### [Task objective]
Each line from the one that contains "aaS (phần mềm" through the end of the entries should be repeated exactly, with nothing added.

Saved entries
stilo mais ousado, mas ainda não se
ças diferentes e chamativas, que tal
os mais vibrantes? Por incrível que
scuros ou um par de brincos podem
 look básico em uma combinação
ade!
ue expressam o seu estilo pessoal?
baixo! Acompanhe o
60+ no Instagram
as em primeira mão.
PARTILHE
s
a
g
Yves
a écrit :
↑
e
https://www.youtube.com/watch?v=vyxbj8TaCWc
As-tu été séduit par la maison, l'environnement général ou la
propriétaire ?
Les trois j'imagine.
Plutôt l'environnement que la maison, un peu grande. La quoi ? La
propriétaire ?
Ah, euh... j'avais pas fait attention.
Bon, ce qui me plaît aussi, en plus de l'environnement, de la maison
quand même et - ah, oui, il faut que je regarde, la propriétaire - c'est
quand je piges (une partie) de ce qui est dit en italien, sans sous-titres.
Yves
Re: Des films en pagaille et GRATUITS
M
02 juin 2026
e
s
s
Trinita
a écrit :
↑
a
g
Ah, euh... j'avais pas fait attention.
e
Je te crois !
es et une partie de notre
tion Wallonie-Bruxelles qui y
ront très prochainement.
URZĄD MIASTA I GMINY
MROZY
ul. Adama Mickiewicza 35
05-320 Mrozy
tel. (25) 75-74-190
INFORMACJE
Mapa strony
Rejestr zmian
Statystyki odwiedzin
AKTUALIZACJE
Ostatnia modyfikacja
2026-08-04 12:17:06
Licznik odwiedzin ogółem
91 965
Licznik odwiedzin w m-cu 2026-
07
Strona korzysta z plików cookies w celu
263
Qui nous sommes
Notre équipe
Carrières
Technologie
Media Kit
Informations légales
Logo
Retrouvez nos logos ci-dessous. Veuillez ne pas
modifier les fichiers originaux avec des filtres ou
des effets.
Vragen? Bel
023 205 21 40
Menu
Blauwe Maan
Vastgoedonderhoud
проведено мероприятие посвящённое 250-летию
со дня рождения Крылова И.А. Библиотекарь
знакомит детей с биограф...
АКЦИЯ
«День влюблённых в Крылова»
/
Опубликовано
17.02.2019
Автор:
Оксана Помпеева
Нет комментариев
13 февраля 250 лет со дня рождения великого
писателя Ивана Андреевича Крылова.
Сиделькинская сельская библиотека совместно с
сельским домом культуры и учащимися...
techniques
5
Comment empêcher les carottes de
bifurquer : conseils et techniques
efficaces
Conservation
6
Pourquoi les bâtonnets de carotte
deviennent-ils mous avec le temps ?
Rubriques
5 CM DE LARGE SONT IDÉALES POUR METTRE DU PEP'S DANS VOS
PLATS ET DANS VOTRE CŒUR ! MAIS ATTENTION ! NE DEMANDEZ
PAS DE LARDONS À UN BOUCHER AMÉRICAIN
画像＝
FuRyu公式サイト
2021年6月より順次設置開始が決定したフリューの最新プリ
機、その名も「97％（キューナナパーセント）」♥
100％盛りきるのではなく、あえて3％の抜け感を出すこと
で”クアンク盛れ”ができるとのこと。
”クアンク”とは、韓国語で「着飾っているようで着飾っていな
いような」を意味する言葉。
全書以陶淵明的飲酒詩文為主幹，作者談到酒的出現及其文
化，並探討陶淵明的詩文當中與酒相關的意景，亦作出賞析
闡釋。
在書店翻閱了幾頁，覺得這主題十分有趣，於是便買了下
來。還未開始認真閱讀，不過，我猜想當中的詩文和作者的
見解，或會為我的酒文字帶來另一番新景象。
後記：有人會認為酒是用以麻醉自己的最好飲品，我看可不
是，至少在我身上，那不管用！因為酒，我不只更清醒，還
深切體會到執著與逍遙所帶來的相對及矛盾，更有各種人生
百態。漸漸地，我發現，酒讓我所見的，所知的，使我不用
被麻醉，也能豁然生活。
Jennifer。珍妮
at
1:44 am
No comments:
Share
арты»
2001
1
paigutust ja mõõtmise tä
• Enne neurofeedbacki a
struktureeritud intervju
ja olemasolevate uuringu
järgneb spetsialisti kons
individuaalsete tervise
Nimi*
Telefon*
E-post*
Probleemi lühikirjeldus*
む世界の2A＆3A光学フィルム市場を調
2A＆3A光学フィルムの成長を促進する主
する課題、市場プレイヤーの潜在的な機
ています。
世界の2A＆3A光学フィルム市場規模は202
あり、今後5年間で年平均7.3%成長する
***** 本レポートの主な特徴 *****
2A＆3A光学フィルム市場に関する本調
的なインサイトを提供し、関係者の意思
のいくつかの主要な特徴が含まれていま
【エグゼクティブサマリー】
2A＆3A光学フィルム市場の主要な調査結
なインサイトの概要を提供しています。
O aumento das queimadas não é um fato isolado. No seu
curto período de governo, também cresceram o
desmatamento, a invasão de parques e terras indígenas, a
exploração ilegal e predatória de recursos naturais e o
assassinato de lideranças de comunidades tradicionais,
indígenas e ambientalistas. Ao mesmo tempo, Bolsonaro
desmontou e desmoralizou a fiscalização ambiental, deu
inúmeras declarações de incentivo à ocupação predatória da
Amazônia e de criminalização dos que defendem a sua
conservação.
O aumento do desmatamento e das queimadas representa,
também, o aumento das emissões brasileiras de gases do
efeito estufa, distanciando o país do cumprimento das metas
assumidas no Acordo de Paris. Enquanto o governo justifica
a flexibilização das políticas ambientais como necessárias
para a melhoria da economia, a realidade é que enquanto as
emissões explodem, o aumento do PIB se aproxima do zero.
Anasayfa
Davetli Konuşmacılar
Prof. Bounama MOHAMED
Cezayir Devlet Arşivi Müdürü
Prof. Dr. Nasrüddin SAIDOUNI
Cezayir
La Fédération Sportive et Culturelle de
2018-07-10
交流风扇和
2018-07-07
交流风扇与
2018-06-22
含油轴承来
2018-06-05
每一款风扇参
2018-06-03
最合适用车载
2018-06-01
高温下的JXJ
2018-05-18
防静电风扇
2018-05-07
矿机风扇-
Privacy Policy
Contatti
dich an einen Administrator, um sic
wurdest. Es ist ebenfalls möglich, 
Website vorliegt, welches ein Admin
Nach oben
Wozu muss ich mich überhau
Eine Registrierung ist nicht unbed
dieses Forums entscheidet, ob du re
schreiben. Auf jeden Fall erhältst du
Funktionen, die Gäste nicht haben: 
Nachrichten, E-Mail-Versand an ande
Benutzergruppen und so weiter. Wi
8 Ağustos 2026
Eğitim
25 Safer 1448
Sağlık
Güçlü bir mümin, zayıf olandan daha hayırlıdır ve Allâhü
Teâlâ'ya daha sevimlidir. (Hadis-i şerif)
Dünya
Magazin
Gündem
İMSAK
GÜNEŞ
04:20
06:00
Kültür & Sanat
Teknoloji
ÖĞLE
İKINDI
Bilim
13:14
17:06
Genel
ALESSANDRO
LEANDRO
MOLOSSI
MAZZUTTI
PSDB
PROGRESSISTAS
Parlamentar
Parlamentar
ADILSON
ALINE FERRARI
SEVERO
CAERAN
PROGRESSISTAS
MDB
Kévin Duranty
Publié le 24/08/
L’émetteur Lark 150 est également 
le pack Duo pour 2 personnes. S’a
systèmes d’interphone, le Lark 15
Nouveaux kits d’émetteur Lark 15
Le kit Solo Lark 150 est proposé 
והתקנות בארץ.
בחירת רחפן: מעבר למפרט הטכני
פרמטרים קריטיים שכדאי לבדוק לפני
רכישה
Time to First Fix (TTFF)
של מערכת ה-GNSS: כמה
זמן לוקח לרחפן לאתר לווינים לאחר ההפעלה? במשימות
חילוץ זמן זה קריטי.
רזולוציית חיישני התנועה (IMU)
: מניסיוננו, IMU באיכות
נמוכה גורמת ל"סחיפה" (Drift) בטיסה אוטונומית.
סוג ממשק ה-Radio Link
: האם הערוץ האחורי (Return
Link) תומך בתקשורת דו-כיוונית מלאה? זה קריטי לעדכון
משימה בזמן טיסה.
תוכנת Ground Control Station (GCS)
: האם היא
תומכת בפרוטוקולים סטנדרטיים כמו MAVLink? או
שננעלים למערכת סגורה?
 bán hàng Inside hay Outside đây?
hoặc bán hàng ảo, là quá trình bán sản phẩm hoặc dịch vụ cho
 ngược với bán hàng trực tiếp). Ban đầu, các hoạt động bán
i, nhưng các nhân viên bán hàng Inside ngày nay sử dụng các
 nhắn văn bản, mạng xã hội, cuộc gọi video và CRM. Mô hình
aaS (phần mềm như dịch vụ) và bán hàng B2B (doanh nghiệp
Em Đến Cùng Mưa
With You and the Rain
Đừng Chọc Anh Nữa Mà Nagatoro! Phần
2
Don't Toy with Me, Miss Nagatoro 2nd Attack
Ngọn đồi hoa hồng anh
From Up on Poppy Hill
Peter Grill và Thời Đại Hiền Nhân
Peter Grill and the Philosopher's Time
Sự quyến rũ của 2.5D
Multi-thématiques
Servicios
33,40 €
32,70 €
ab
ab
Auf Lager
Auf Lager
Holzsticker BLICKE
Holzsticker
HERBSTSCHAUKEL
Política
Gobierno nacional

### [Result of this task]
aaS (phần mềm như dịch vụ) và bán hàng B2B (doanh nghiệp
Em Đến Cùng Mưa
With You and the Rain
Đừng Chọc Anh Nữa Mà Nagatoro! Phần
2
Don't Toy with Me, Miss Nagatoro 2nd Attack
Ngọn đồi hoa hồng anh
From Up on Poppy Hill
Peter Grill và Thời Đại Hiền Nhân
Peter Grill and the Philosopher's Time
Sự quyến rũ của 2.5D
Multi-thématiques
Servicios
33,40 €
32,70 €
ab
ab
Auf Lager
Auf Lager
Holzsticker BLICKE
Holzsticker
HERBSTSCHAUKEL
Política
Gobierno nacional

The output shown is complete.